----- DOCUMENT TEXT -----
Twelve flights apart? The world's worst and best connected airports

By Oliver Smith
There are 29 airport pairs that stand a dozen connections apart.

There are 29 airport pairs that stand a dozen connections apart. Credit: Shutterstock

Spare a thought for those Canadians who rely on Peawanuck Airport for their overseas holidays. While most people are just a hop and a skip from pretty much every single city in the world, those using Peawanuck require a little more patience.

Where Heathrow, for example, serves 204 destinations in 85 countries, Peawanuck can offer only one – and Attawapiskat hardly sounds like holiday material. In fact, Peawanuck is a contender for the world's worst connected airport.

Should you wish to reach, say, Thargomindah Airport in Queensland, you'll need to board a remarkable 12 separate flights. The route, for the record, goes Attawapiskat (1), Kashechewan (2), Fort Albany (3), Moosonee (4), Timmins (5), Toronto (6), Los Angeles (7), Brisbane (8), Toowoomba (9), St George (10), Cunnamulla (11), Thargomindah (12). The total flying time - not including stopovers - would be around 28 hours. From a practical point of view, no two airports on Earth are further apart.

But they aren't the only ones. According to a recent analysis by Nuno Araujo and colleagues at Lisbon University, who used the OpenFlights online tool, there are 29 such airport pairs that stand a dozen connections apart. So much for the world getting smaller.
----- RECORDED DATA -----
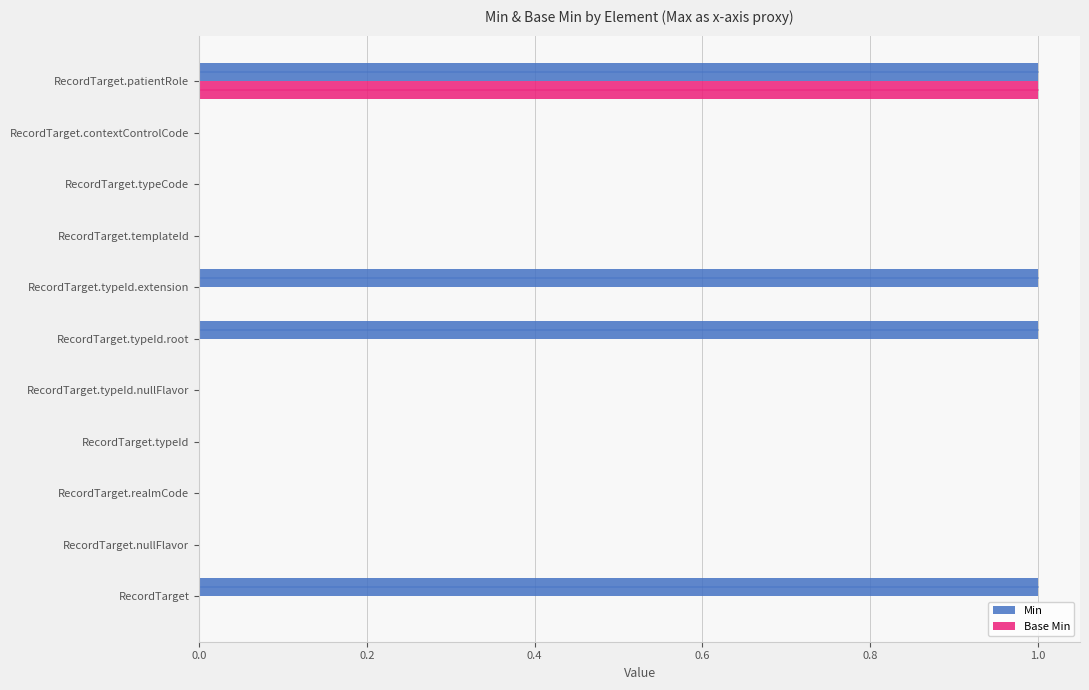

Is it true that Base Min equals 1 at RecordTarget.nullFlavor?

False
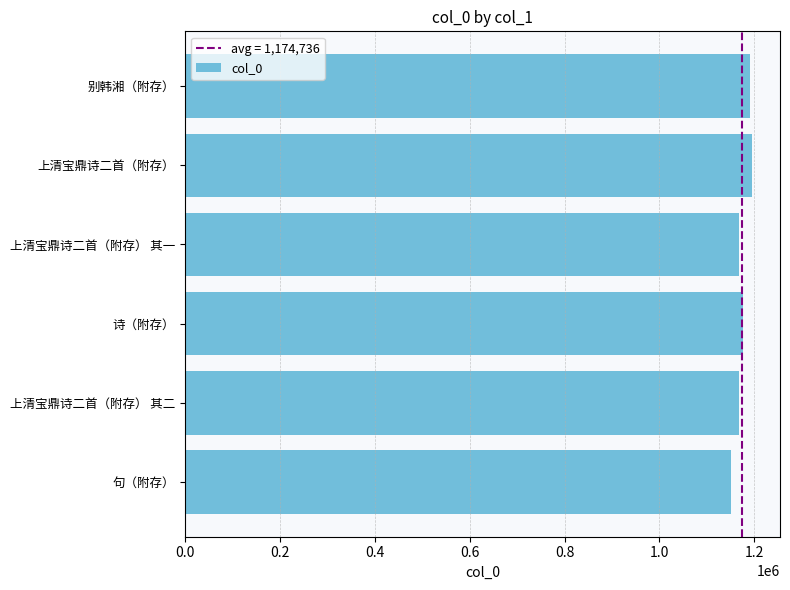

What is the ratio of the value at 别韩湘（附存） to the value at 句（附存）?

1.0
-----
WHAT YOU WILL DO >> According to the airport article, how many destinations and countries does Heathrow serve? The lines aren't needed here.

REPLY >> 204 destinations in 85 countries.